Math Is Fun Forum

miyazaki tezuka

Member

Registered: 2006-11-08

Posts: 2

NUMBER THEORY! pls. help me answer this. =)

uhhmm.. this is our assignment in number theory and i am having a hard time answering this. can someone please help me?
well, it is more on proving.

1. Show that if 2a+1 is a multiple of 5, then 14a^2 + 19a - 19 is a multiple of 25.
2. If a and b are odd integers, then 8 divides (a^2 - b^2).
3. Prove that if a divides b and a + b = c, then a divides c.
4. Prove that if a divides c and a + b = c , then a divides b.
5. If n is an odd integer, then 24 divides n (n^2 - 1).

to those who will help me answer this,, thank you thank you thank you!

John E. Franklin

Member

Registered: 2005-08-29

Posts: 3,588

Re: NUMBER THEORY! pls. help me answer this. =)

For 3 & 4, first think about your times tables from 3rd grade.
If 5 divides 35, then 5 + 35 is also in the 5's tables.
And for #4, if 4 divides 24, then 4 should divide 20, which is 4 less, since they are still in the 4's tables.

---

igloo myrtilles fourmis

Ricky

Moderator

Registered: 2005-12-04

Posts: 3,791

Re: NUMBER THEORY! pls. help me answer this. =)

1. Preform long division by dividing 14a^2 + 19a - 19 by 2a + 1.  You will get a remainder, make sure you leave this as an integer (don't divide in polynomial fractions).  So you will have P(a)*(2a + 1) + Remainder = 14a^2 + 19a - 19.  What needs to be seen is every piece of the left is divisible by 25.

2.  Really simple.  Start with two odd numbers: 2k+1 and 2l + 1, square and subtract.  Then factor out the 4, and note that an even plus and even is even, and an odd plus an odd is even.  So is the stuff inside even or odd?  What does this mean you can do?

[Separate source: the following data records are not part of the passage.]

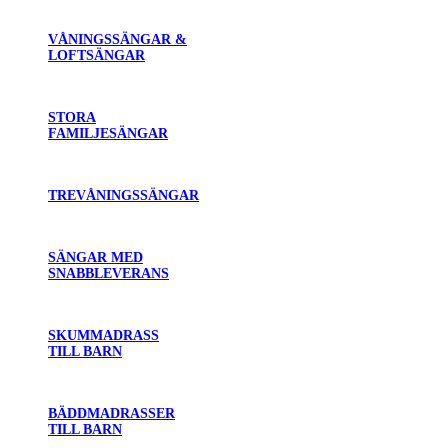
VÅNINGSSÄNGAR &
LOFTSÄNGAR
STORA
FAMILJESÄNGAR
TREVÅNINGSSÄNGAR
SÄNGAR MED
SNABBLEVERANS
SKUMMADRASS
TILL BARN
BÄDDMADRASSER
TILL BARN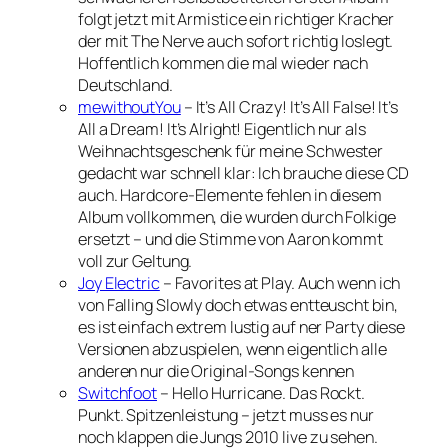
folgt jetzt mit Armistice ein richtiger Kracher
der mit The Nerve auch sofort richtig loslegt.
Hoffentlich kommen die mal wieder nach
Deutschland.
mewithoutYou
– It’s All Crazy! It’s All False! It’s
All a Dream! It’s Alright! Eigentlich nur als
Weihnachtsgeschenk für meine Schwester
gedacht war schnell klar: Ich brauche diese CD
auch. Hardcore-Elemente fehlen in diesem
Album vollkommen, die wurden durch Folkige
ersetzt – und die Stimme von Aaron kommt
voll zur Geltung.
Joy Electric
– Favorites at Play. Auch wenn ich
von Falling Slowly doch etwas entteuscht bin,
es ist einfach extrem lustig auf ner Party diese
Versionen abzuspielen, wenn eigentlich alle
anderen nur die Original-Songs kennen
Switchfoot
– Hello Hurricane. Das Rockt.
Punkt. Spitzenleistung – jetzt muss es nur
noch klappen die Jungs 2010 live zu sehen.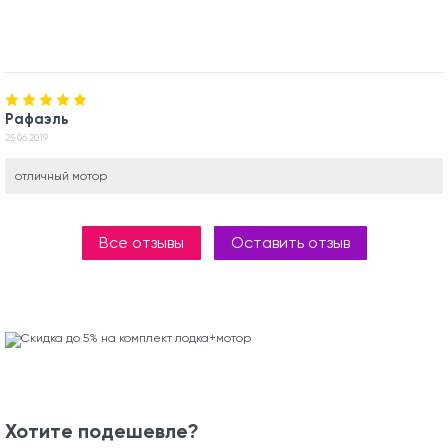
Рафаэль
25.06.2019
отличный мотор
Все отзывы
Оставить отзыв
Хотите подешевле?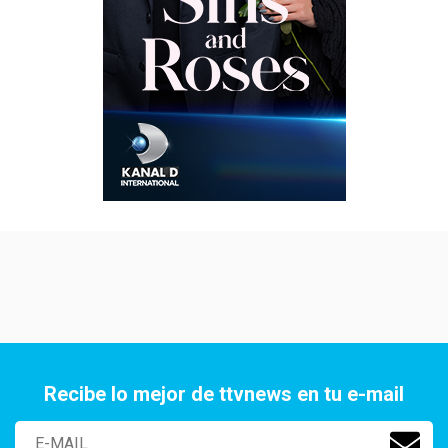
Recibe lo mejor de ttvnews en tu e-mail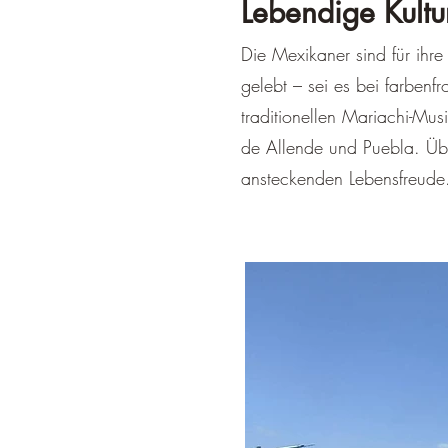
Lebendige Kultu
Die Mexikaner sind für ihre
gelebt – sei es bei farbenf
traditionellen Mariachi-Mu
de Allende und Puebla. Übe
ansteckenden Lebensfreude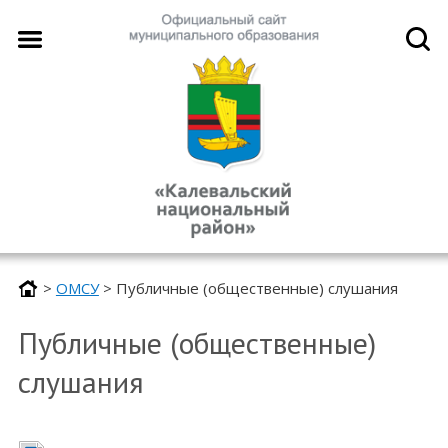
>
ОМСУ
>
Публичные (общественные) слушания
Публичные (общественные)
слушания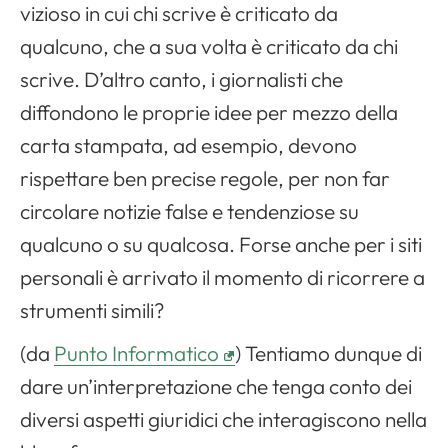
vizioso in cui chi scrive è criticato da
qualcuno, che a sua volta è criticato da chi
scrive. D’altro canto, i giornalisti che
diffondono le proprie idee per mezzo della
carta stampata, ad esempio, devono
rispettare ben precise regole, per non far
circolare notizie false e tendenziose su
qualcuno o su qualcosa. Forse anche per i siti
personali è arrivato il momento di ricorrere a
strumenti simili?
Apri il menu di navigazione
(da
Punto Informatico
) Tentiamo dunque di
dare un’interpretazione che tenga conto dei
diversi aspetti giuridici che interagiscono nella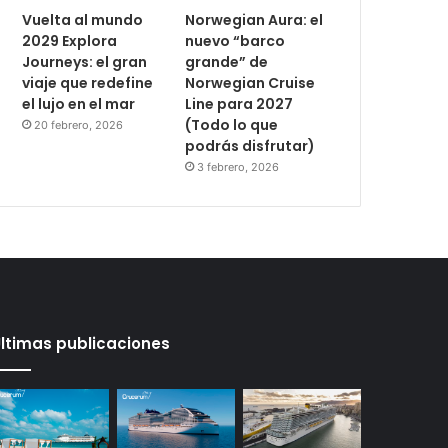
Vuelta al mundo
Norwegian Aura: el
2029 Explora
nuevo “barco
Journeys: el gran
grande” de
viaje que redefine
Norwegian Cruise
el lujo en el mar
Line para 2027
(Todo lo que
20 febrero, 2026
podrás disfrutar)
3 febrero, 2026
ltimas publicaciones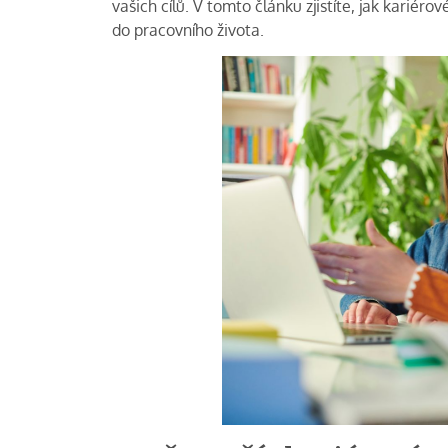
vašich cílů. V tomto článku zjistíte, jak kariéro
do pracovního života.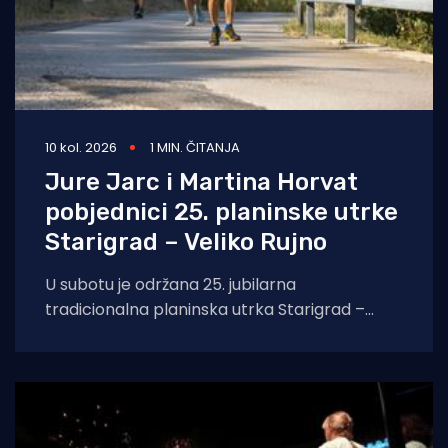
10 kol. 2026
1 MIN. ČITANJA
Jure Jarc i Martina Horvat
pobjednici 25. planinske utrke
Starigrad – Veliko Rujno
U subotu je održana 25. jubilarna
tradicionalna planinska utrka Starigrad –
Veliko Rujno, u organizaciji Hrvatskog
atletskog kluba Sveti Ante Poličnik.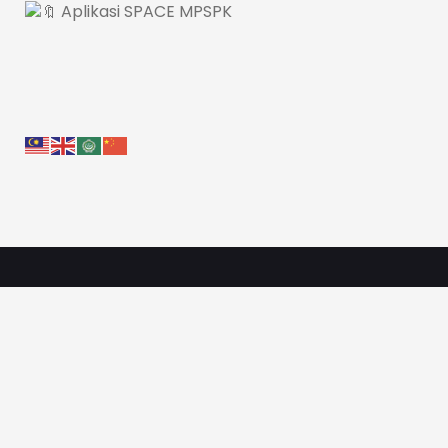
Aplikasi SPACE MPSPK
Pautan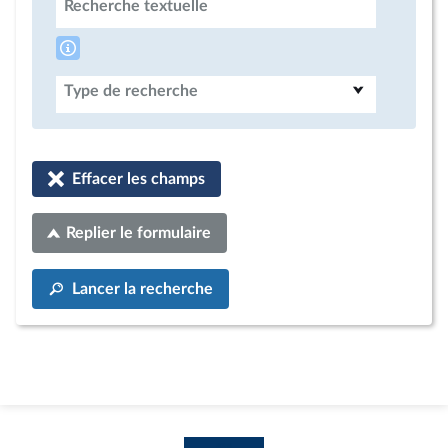
Recherche textuelle
Type de recherche
Effacer les champs
Replier le formulaire
Lancer la recherche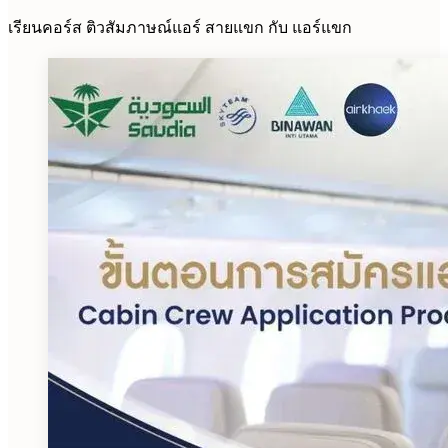
เรียนคอร์ส ติวสัมภาษณ์แอร์ สายแขก กับ แอร์แขก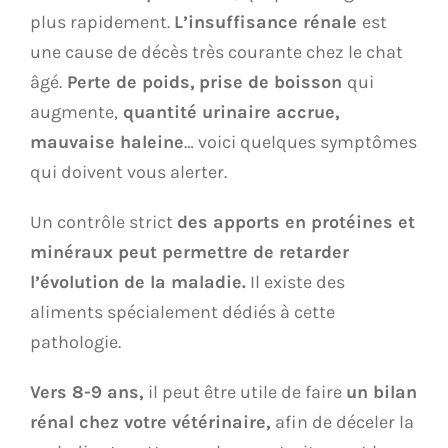
plus rapidement.
L’insuffisance rénale
est
une cause de décès très courante chez le chat
âgé.
Perte de poids,
prise de boisson
qui
augmente,
quantité urinaire accrue,
mauvaise haleine
… voici quelques symptômes
qui doivent vous alerter.
Un contrôle strict
des apports en protéines et
minéraux peut permettre de retarder
l’évolution de la maladie.
Il existe des
aliments spécialement dédiés à cette
pathologie.
Vers 8-9 ans,
il peut être utile de faire
un bilan
rénal chez votre vétérinaire,
afin de déceler la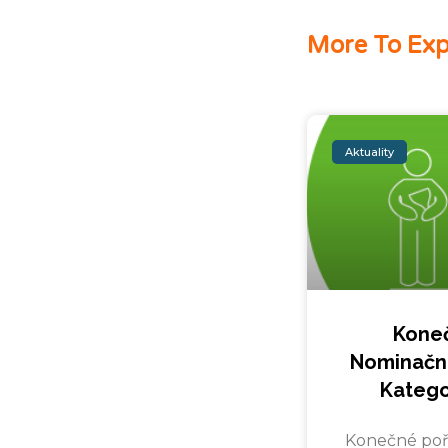
More To Exp
Aktuality
Kone
Nominačn
Katego
Konečné poř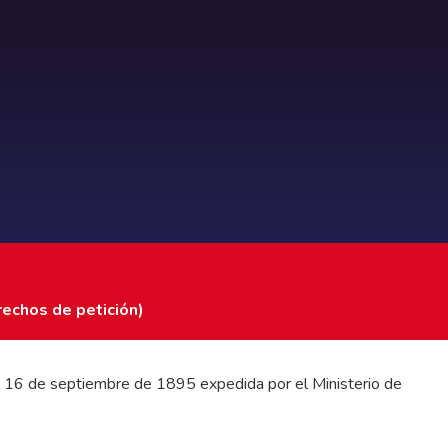
rechos de petición)
 del 16 de septiembre de 1895 expedida por el Ministerio de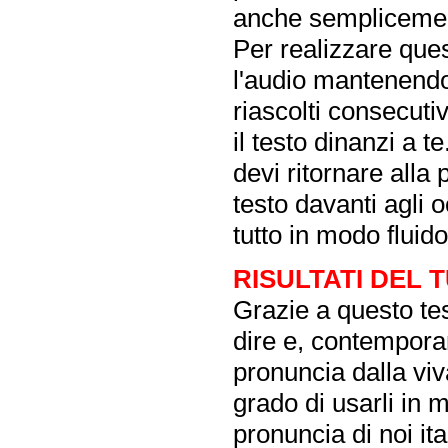
anche semplicement
Per realizzare ques
l'audio mantenendo 
riascolti consecuti
il testo dinanzi a t
devi ritornare alla 
testo davanti agli o
tutto in modo fluido
RISULTATI DEL 
Grazie a questo tes
dire e, contempora
pronuncia dalla vi
grado di usarli in 
pronuncia di noi ita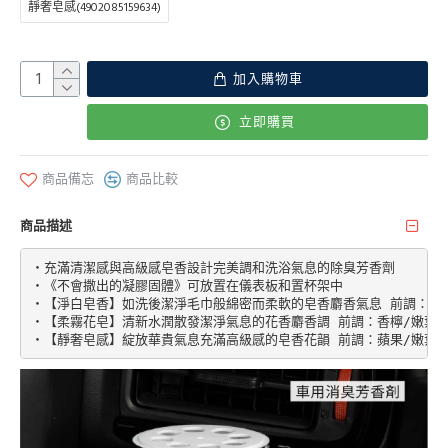
靜奢皂感(4902085159634)
加入購物車
立即購買
商品備忘
商品比較
商品描述
‧充滿清潔感與高級感皂香設計完美調和洗浴氣息的除臭芳香劑

‧《不會撒出的凝膠固體》可放置在儀表板和置杯架中

‧【淨白皂香】如洗後潔淨毛巾般綿密而柔軟的皂香麝香氣息 前調：莓果/
‧【柔霧花皂】清新水潤散發潔淨氣息的花香麝香調 前調：香檸/嫩葉芬芳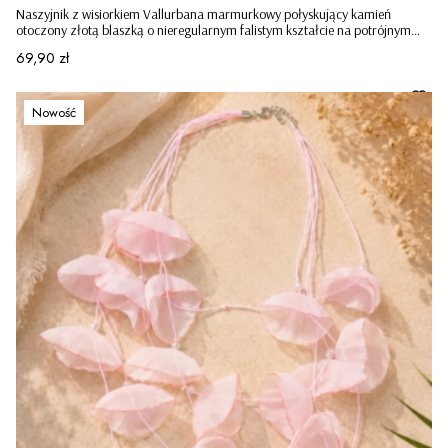
Naszyjnik z wisiorkiem Vallurbana marmurkowy połyskujący kamień
otoczony złotą blaszką o nieregularnym falistym kształcie na potrójnym
sznureczku czarny
Cena
69,90 zł
Nowość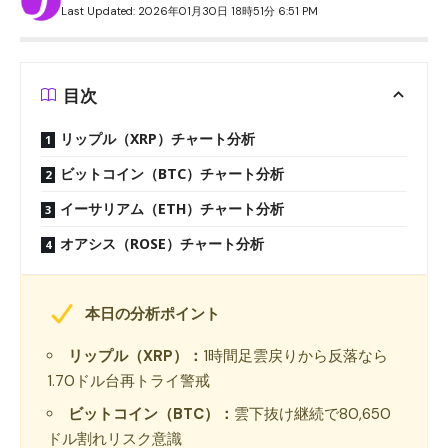
Last Updated: 2026年01月30日 18時51分 6:51 PM
目次
リップル（XRP）チャート分析
ビットコイン（BTC）チャート分析
イーサリアム（ETH）チャート分析
オアシス（ROSE）チャート分析
本日の分析ポイント
リップル（XRP）：
1時間足雲戻りから反落なら
1.70ドル台再トライ警戒
ビットコイン（BTC）：
雲下抜け継続で80,650
ドル割れリスク意識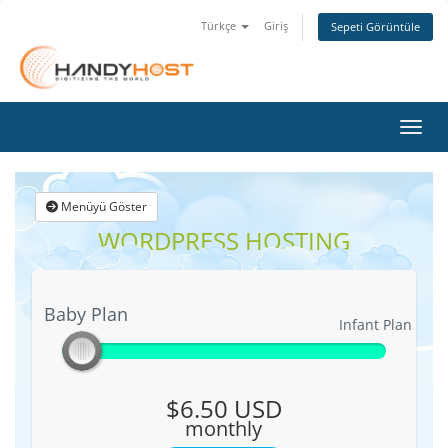
Türkçe
Giriş
Sepeti Görüntüle
Gezin
Menüyü Göster
WORDPRESS HOSTING
Baby Plan
Baby Plan
Infant Plan
$6.50 USD
monthly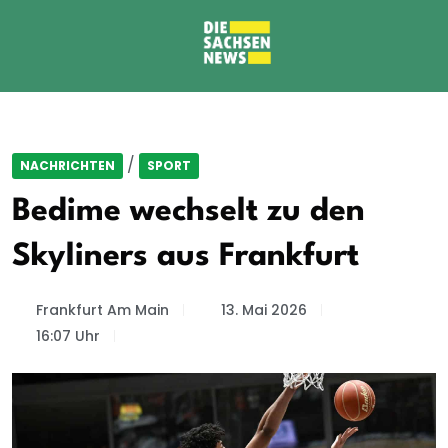
/
NACHRICHTEN
SPORT
Bedime wechselt zu den
Skyliners aus Frankfurt
Frankfurt Am Main
13. Mai 2026
16:07 Uhr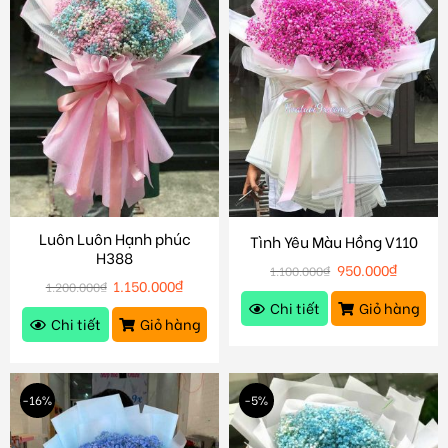
Luôn Luôn Hạnh phúc
Tình Yêu Màu Hồng V110
H388
950.000
₫
1.100.000
₫
1.150.000
₫
1.200.000
₫
Chi tiết
Giỏ hàng
Chi tiết
Giỏ hàng
-16%
-5%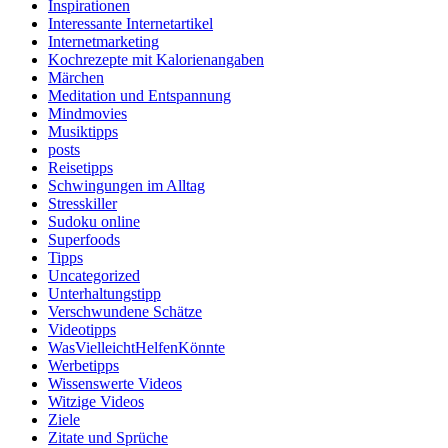
Inspirationen
Interessante Internetartikel
Internetmarketing
Kochrezepte mit Kalorienangaben
Märchen
Meditation und Entspannung
Mindmovies
Musiktipps
posts
Reisetipps
Schwingungen im Alltag
Stresskiller
Sudoku online
Superfoods
Tipps
Uncategorized
Unterhaltungstipp
Verschwundene Schätze
Videotipps
WasVielleichtHelfenKönnte
Werbetipps
Wissenswerte Videos
Witzige Videos
Ziele
Zitate und Sprüche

3. We know that a | a, and a | b.  So does a | (a + b)?

4. Same question, just subtract a from both sides.

5. Multiply it all out and factor it down to 4k(2k+1)(k+1).  Note that 24 = 2^3 * 3.  We already got 2^2.  Show that there is another 2 factor in there by first assuming k is even, then assuming k is odd.  Now all you need to show is that 3 either divides 2k + 1 or k+1, no matter what your choice of k is.

---

"In the real world, this would be a problem.  But in mathematics, we can just define a place where this problem doesn't exist.  So we'll go ahead and do that now..."